I don't trust Sahil and Matt. They tried to commit fraud, hype things up, but it got way too much attention than what they expected, so they tried to get away with just serving Claude/ChatGPT in the background but got caught. They are nothing but grifters who got caught and now trying to fix that image.

m3kw9 a day ago

Is either fraud or incompetency, I say is just incompetency like what he said. Got too excited on some false test maybe they tested with some validation data mixed in

bastawhiz a day ago

So when they put the hosted model online (which was actually just proxying Claude), they explicitly prompted Claude to censor its own name. That's not explainable with incompetence. It's very intentional deception.
- jazzyjackson a day ago
  
  I just can't facepalm enough seeing so called AI companies relying on pythons .replace() when they need to hide what service they're building on

blackeyeblitzar a day ago

Past discussions about this model and its controversies:

Reflection 70B, the top open-source model https://news.ycombinator.com/item?id=41459781

Confirmed: Reflection 70B's official API is a wrapper for Sonnet 3.5 https://news.ycombinator.com/item?id=41484981

nisten a day ago

There is no official API, you're confirming a temporary one that was taken down weeks ago. That was done via OpenRouter, a routing api service/site, which routes to different model's under load.
Yes they could've switched it themselves too.

daguava a day ago

[dead]

ilaksh a day ago

The models are very powerful. This can help anyone, including scammers. The number of scams will be enormous.
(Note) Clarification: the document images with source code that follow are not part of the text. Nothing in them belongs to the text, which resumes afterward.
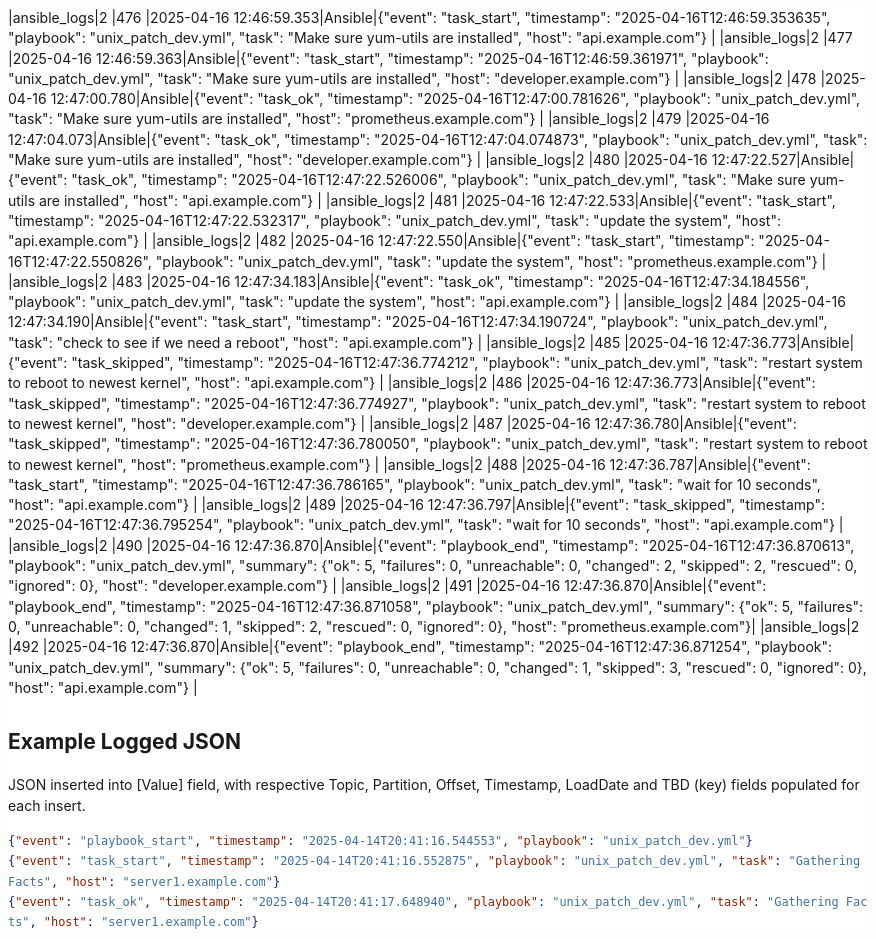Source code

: |ansible_logs|2        |476   |2025-04-16 12:46:59.353|Ansible|{"event": "task_start", "timestamp": "2025-04-16T12:46:59.353635", "playbook": "unix_patch_dev.yml", "task": "Make sure yum-utils are installed", "host": "api.example.com"}                                                                           |
|ansible_logs|2        |477   |2025-04-16 12:46:59.363|Ansible|{"event": "task_start", "timestamp": "2025-04-16T12:46:59.361971", "playbook": "unix_patch_dev.yml", "task": "Make sure yum-utils are installed", "host": "developer.example.com"}                                                                     |
|ansible_logs|2        |478   |2025-04-16 12:47:00.780|Ansible|{"event": "task_ok", "timestamp": "2025-04-16T12:47:00.781626", "playbook": "unix_patch_dev.yml", "task": "Make sure yum-utils are installed", "host": "prometheus.example.com"}                                                                       |
|ansible_logs|2        |479   |2025-04-16 12:47:04.073|Ansible|{"event": "task_ok", "timestamp": "2025-04-16T12:47:04.074873", "playbook": "unix_patch_dev.yml", "task": "Make sure yum-utils are installed", "host": "developer.example.com"}                                                                        |
|ansible_logs|2        |480   |2025-04-16 12:47:22.527|Ansible|{"event": "task_ok", "timestamp": "2025-04-16T12:47:22.526006", "playbook": "unix_patch_dev.yml", "task": "Make sure yum-utils are installed", "host": "api.example.com"}                                                                              |
|ansible_logs|2        |481   |2025-04-16 12:47:22.533|Ansible|{"event": "task_start", "timestamp": "2025-04-16T12:47:22.532317", "playbook": "unix_patch_dev.yml", "task": "update the system", "host": "api.example.com"}                                                                                           |
|ansible_logs|2        |482   |2025-04-16 12:47:22.550|Ansible|{"event": "task_start", "timestamp": "2025-04-16T12:47:22.550826", "playbook": "unix_patch_dev.yml", "task": "update the system", "host": "prometheus.example.com"}                                                                                    |
|ansible_logs|2        |483   |2025-04-16 12:47:34.183|Ansible|{"event": "task_ok", "timestamp": "2025-04-16T12:47:34.184556", "playbook": "unix_patch_dev.yml", "task": "update the system", "host": "api.example.com"}                                                                                              |
|ansible_logs|2        |484   |2025-04-16 12:47:34.190|Ansible|{"event": "task_start", "timestamp": "2025-04-16T12:47:34.190724", "playbook": "unix_patch_dev.yml", "task": "check to see if we need a reboot", "host": "api.example.com"}                                                                            |
|ansible_logs|2        |485   |2025-04-16 12:47:36.773|Ansible|{"event": "task_skipped", "timestamp": "2025-04-16T12:47:36.774212", "playbook": "unix_patch_dev.yml", "task": "restart system to reboot to newest kernel", "host": "api.example.com"}                                                                 |
|ansible_logs|2        |486   |2025-04-16 12:47:36.773|Ansible|{"event": "task_skipped", "timestamp": "2025-04-16T12:47:36.774927", "playbook": "unix_patch_dev.yml", "task": "restart system to reboot to newest kernel", "host": "developer.example.com"}                                                           |
|ansible_logs|2        |487   |2025-04-16 12:47:36.780|Ansible|{"event": "task_skipped", "timestamp": "2025-04-16T12:47:36.780050", "playbook": "unix_patch_dev.yml", "task": "restart system to reboot to newest kernel", "host": "prometheus.example.com"}                                                          |
|ansible_logs|2        |488   |2025-04-16 12:47:36.787|Ansible|{"event": "task_start", "timestamp": "2025-04-16T12:47:36.786165", "playbook": "unix_patch_dev.yml", "task": "wait for 10 seconds", "host": "api.example.com"}                                                                                         |
|ansible_logs|2        |489   |2025-04-16 12:47:36.797|Ansible|{"event": "task_skipped", "timestamp": "2025-04-16T12:47:36.795254", "playbook": "unix_patch_dev.yml", "task": "wait for 10 seconds", "host": "api.example.com"}                                                                                       |
|ansible_logs|2        |490   |2025-04-16 12:47:36.870|Ansible|{"event": "playbook_end", "timestamp": "2025-04-16T12:47:36.870613", "playbook": "unix_patch_dev.yml", "summary": {"ok": 5, "failures": 0, "unreachable": 0, "changed": 2, "skipped": 2, "rescued": 0, "ignored": 0}, "host": "developer.example.com"} |
|ansible_logs|2        |491   |2025-04-16 12:47:36.870|Ansible|{"event": "playbook_end", "timestamp": "2025-04-16T12:47:36.871058", "playbook": "unix_patch_dev.yml", "summary": {"ok": 5, "failures": 0, "unreachable": 0, "changed": 1, "skipped": 2, "rescued": 0, "ignored": 0}, "host": "prometheus.example.com"}|
|ansible_logs|2        |492   |2025-04-16 12:47:36.870|Ansible|{"event": "playbook_end", "timestamp": "2025-04-16T12:47:36.871254", "playbook": "unix_patch_dev.yml", "summary": {"ok": 5, "failures": 0, "unreachable": 0, "changed": 1, "skipped": 3, "rescued": 0, "ignored": 0}, "host": "api.example.com"}       |

## Example Logged JSON
JSON inserted into [Value] field, with respective Topic, Partition, Offset, Timestamp, LoadDate and TBD (key) fields populated for each insert.

```json
{"event": "playbook_start", "timestamp": "2025-04-14T20:41:16.544553", "playbook": "unix_patch_dev.yml"}
{"event": "task_start", "timestamp": "2025-04-14T20:41:16.552875", "playbook": "unix_patch_dev.yml", "task": "Gathering Facts", "host": "server1.example.com"}
{"event": "task_ok", "timestamp": "2025-04-14T20:41:17.648940", "playbook": "unix_patch_dev.yml", "task": "Gathering Facts", "host": "server1.example.com"}
```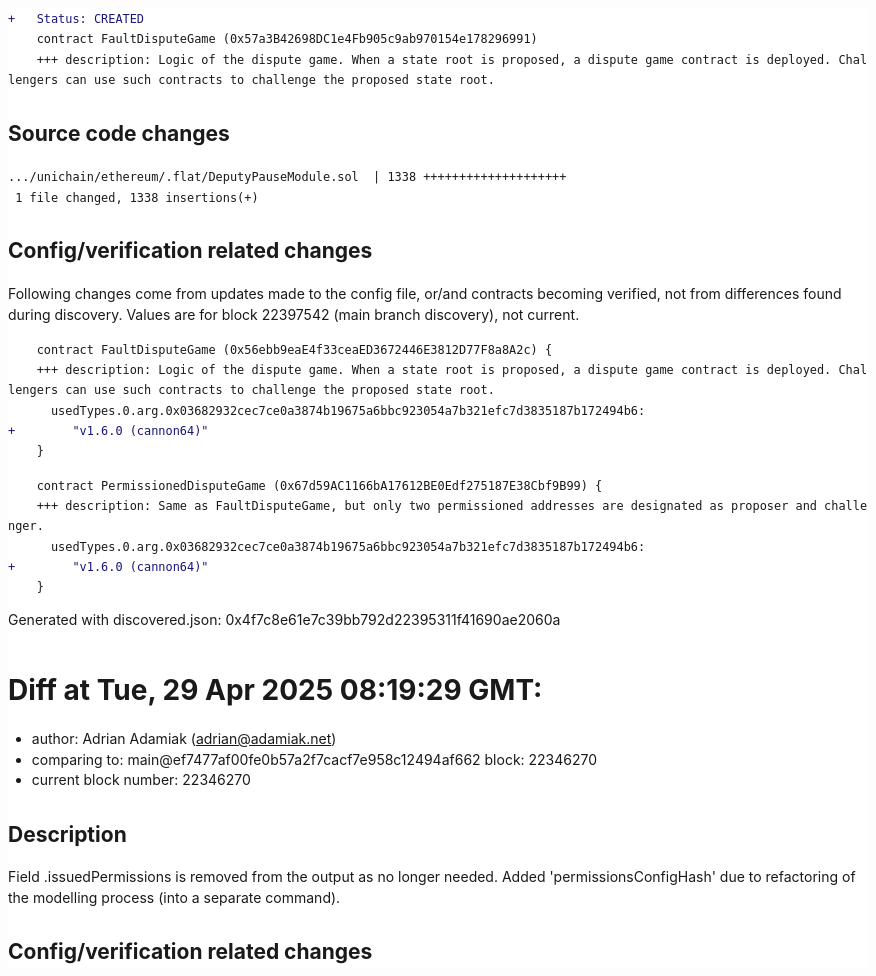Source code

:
 ```diff
+   Status: CREATED
    contract FaultDisputeGame (0x57a3B42698DC1e4Fb905c9ab970154e178296991)
    +++ description: Logic of the dispute game. When a state root is proposed, a dispute game contract is deployed. Challengers can use such contracts to challenge the proposed state root.
```

## Source code changes

```diff
.../unichain/ethereum/.flat/DeputyPauseModule.sol  | 1338 ++++++++++++++++++++
 1 file changed, 1338 insertions(+)
```

## Config/verification related changes

Following changes come from updates made to the config file,
or/and contracts becoming verified, not from differences found during
discovery. Values are for block 22397542 (main branch discovery), not current.

```diff
    contract FaultDisputeGame (0x56ebb9eaE4f33ceaED3672446E3812D77F8a8A2c) {
    +++ description: Logic of the dispute game. When a state root is proposed, a dispute game contract is deployed. Challengers can use such contracts to challenge the proposed state root.
      usedTypes.0.arg.0x03682932cec7ce0a3874b19675a6bbc923054a7b321efc7d3835187b172494b6:
+        "v1.6.0 (cannon64)"
    }
```

```diff
    contract PermissionedDisputeGame (0x67d59AC1166bA17612BE0Edf275187E38Cbf9B99) {
    +++ description: Same as FaultDisputeGame, but only two permissioned addresses are designated as proposer and challenger.
      usedTypes.0.arg.0x03682932cec7ce0a3874b19675a6bbc923054a7b321efc7d3835187b172494b6:
+        "v1.6.0 (cannon64)"
    }
```

Generated with discovered.json: 0x4f7c8e61e7c39bb792d22395311f41690ae2060a

# Diff at Tue, 29 Apr 2025 08:19:29 GMT:

- author: Adrian Adamiak (<adrian@adamiak.net>)
- comparing to: main@ef7477af00fe0b57a2f7cacf7e958c12494af662 block: 22346270
- current block number: 22346270

## Description

Field .issuedPermissions is removed from the output as no longer needed. Added 'permissionsConfigHash' due to refactoring of the modelling process (into a separate command).

## Config/verification related changes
I just hope people are also able to see how useful it is for non-scumbags and don't let the scammers ruin it for everyone else. I am not going to mention another similar category of technology in this regard, just to stay "politically correct" for this site.

talldayo a day ago

> I just hope people are also able to see how useful it is for non-scumbags and don't let the scammers ruin it for everyone else.
I hope so too - it's been four years since GPT-3 came out and I haven't found a single serious time-saving application for the technology.
If someone doesn't start making money with LLMs soon, then it will only be the scammers who benefit!